APT-C-08 Exploits WinRAR Vulnerability to Target South Asian Government Entities
The advanced persistent threat group APT-C-08, also known as Manlinghua or BITTER, has initiated a sophisticated cyber campaign targeting government organizations across South Asia. This operation exploits a critical directory traversal vulnerability in WinRAR, identified as CVE-2025-6218, which affects versions 7.11 and earlier. This flaw enables attackers to breach file system boundaries and execute malicious code on compromised systems.
Background on APT-C-08
APT-C-08 has a history of targeting South Asian governments, focusing on extracting sensitive information from government agencies, military-industrial complexes, overseas institutions, and universities. The group is known for its proficiency in crafting socially engineered payloads designed to bypass security measures and exploit human vulnerabilities.
Exploitation of WinRAR Vulnerability
In this latest campaign, APT-C-08 leverages CVE-2025-6218, a directory traversal vulnerability in WinRAR. This flaw allows attackers to manipulate file paths within specially crafted archive files, enabling them to place malicious files in unintended locations on the victim’s system. By exploiting this vulnerability, the group can execute arbitrary code, leading to potential system compromise.
Attack Methodology
The attack begins with the distribution of weaponized RAR archives containing deceptively named files, such as Provision of Information for Sectoral for AJK.rar. These archives exploit the WinRAR vulnerability by using specially crafted file paths that include spaces after directory traversal sequences, effectively bypassing WinRAR’s path normalization processes.
Upon extraction, the exploit deposits a malicious Normal.dotm macro file into the Windows template directory at C:\Users\[username]\AppData\Roaming\Microsoft\Templates. This placement ensures persistence, as Microsoft Word automatically loads templates from this directory.
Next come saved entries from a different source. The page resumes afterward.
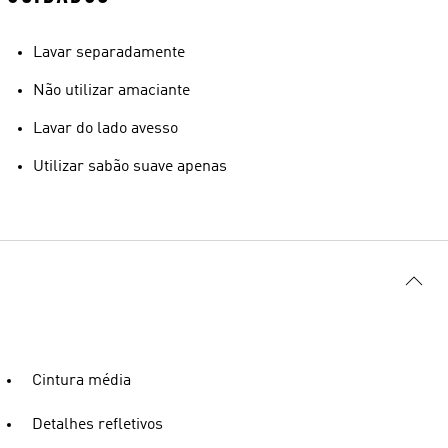
Lavar separadamente
Não utilizar amaciante
Lavar do lado avesso
Utilizar sabão suave apenas
Cintura média
Detalhes refletivos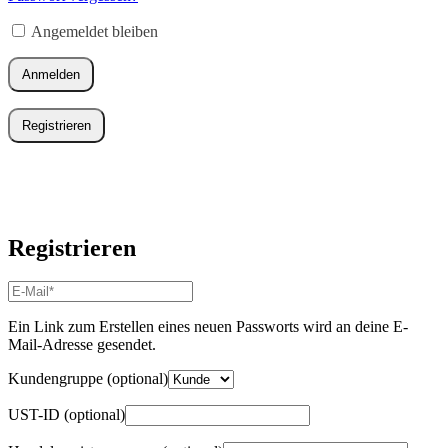
Erforderlich
Angemeldet bleiben
Anmelden
Registrieren
Registrieren
E-
Mail-
Adresse
*
Ein Link zum Erstellen eines neuen Passworts wird an deine E-
Erforderlich
Mail-Adresse gesendet.
Kundengruppe
(optional)
UST-ID
(optional)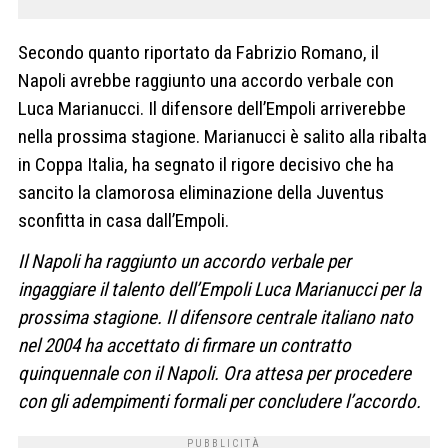
Secondo quanto riportato da Fabrizio Romano, il
Napoli avrebbe raggiunto una accordo verbale con
Luca Marianucci. Il difensore dell’Empoli arriverebbe
nella prossima stagione. Marianucci è salito alla ribalta
in Coppa Italia, ha segnato il rigore decisivo che ha
sancito la clamorosa eliminazione della Juventus
sconfitta in casa dall’Empoli.
Il Napoli ha raggiunto un accordo verbale per
ingaggiare il talento dell’Empoli Luca Marianucci per la
prossima stagione. Il difensore centrale italiano nato
nel 2004 ha accettato di firmare un contratto
quinquennale con il Napoli. Ora attesa per procedere
con gli adempimenti formali per concludere l’accordo.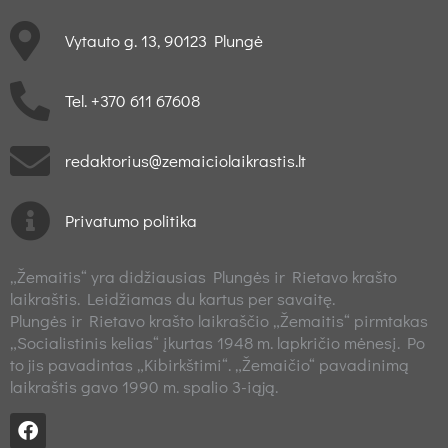
Vytauto g. 13, 90123 Plungė
Tel. +370 611 67608
redaktorius@zemaiciolaikrastis.lt
Privatumo politika
„Žemaitis“ yra didžiausias Plungės ir Rietavo krašto
laikraštis. Leidžiamas du kartus per savaitę.
Plungės ir Rietavo krašto laikraščio „Žemaitis“ pirmtakas
„Socialistinis kelias“ įkurtas 1948 m. lapkričio mėnesį. Po
to jis pavadintas „Kibirkštimi“. „Žemaičio“ pavadinimą
laikraštis gavo 1990 m. spalio 3-iąją.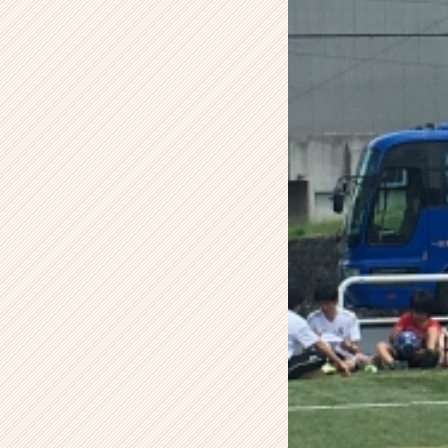
の
タ
イ
ム
ラ
イ
ン】
|
ベ
ン
チ
ャ
ー・
成
長
企
業
か
ら
ス
カ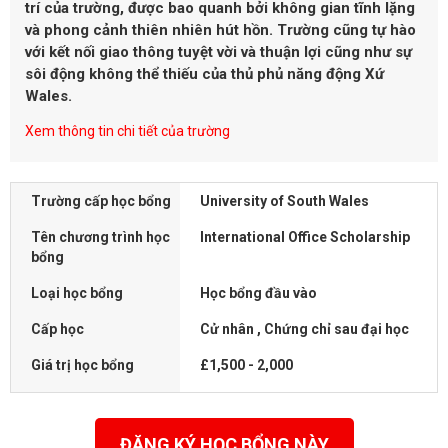
trí của trường, được bao quanh bởi không gian tĩnh lặng
và phong cảnh thiên nhiên hút hồn. Trường cũng tự hào
với kết nối giao thông tuyệt vời và thuận lợi cũng như sự
sôi động không thể thiếu của thủ phủ năng động Xứ
Wales.
Xem thông tin chi tiết của trường
Trường cấp học bổng
University of South Wales
Tên chương trình học
International Office Scholarship
bổng
Loại học bổng
Học bổng đầu vào
Cấp học
Cử nhân , Chứng chỉ sau đại học
Giá trị học bổng
£1,500 - 2,000
ĐĂNG KÝ HỌC BỔNG NÀY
Infection Mechanism and Code Execution
When the victim opens any Word document, the malicious Normal.dotm file executes embedded VBA macros. These macros perform the following actions:
1. Network Mapping: The macro uses the net use command to map remote directories to the local machine, establishing a connection to the attacker’s server.
2. Payload Execution: The macro then launches a file named winnsc.exe from the remote server, initiating the execution of malicious code on the victim’s system.
This two-stage infection process ensures that the initial document opening triggers the infection without raising immediate suspicion, allowing the attackers to maintain stealth while establishing persistent remote access.
Implications and Recommendations
The exploitation of CVE-2025-6218 by APT-C-08 underscores the critical need for organizations to maintain up-to-date software and implement robust security measures. WinRAR’s inconsistent update mechanisms across enterprise environments make it challenging to ensure all installations are patched promptly.
To mitigate the risk posed by this vulnerability, organizations should:
– Update WinRAR: Ensure that all instances of WinRAR are updated to the latest version that addresses CVE-2025-6218.
– Restrict Macro Execution: Implement application allowlisting to restrict the execution of macros in Microsoft Office templates, reducing the risk of malicious code execution.
– Monitor Network Activity: Establish monitoring mechanisms to detect suspicious network mapping activities and macro-based indicators of compromise.
– Enhance User Awareness: Conduct regular training sessions to educate users about the risks associated with opening files from untrusted sources and the importance of cybersecurity hygiene.
By taking these proactive steps, organizations can strengthen their defenses against sophisticated threats like those posed by APT-C-08 and protect sensitive information from unauthorized access.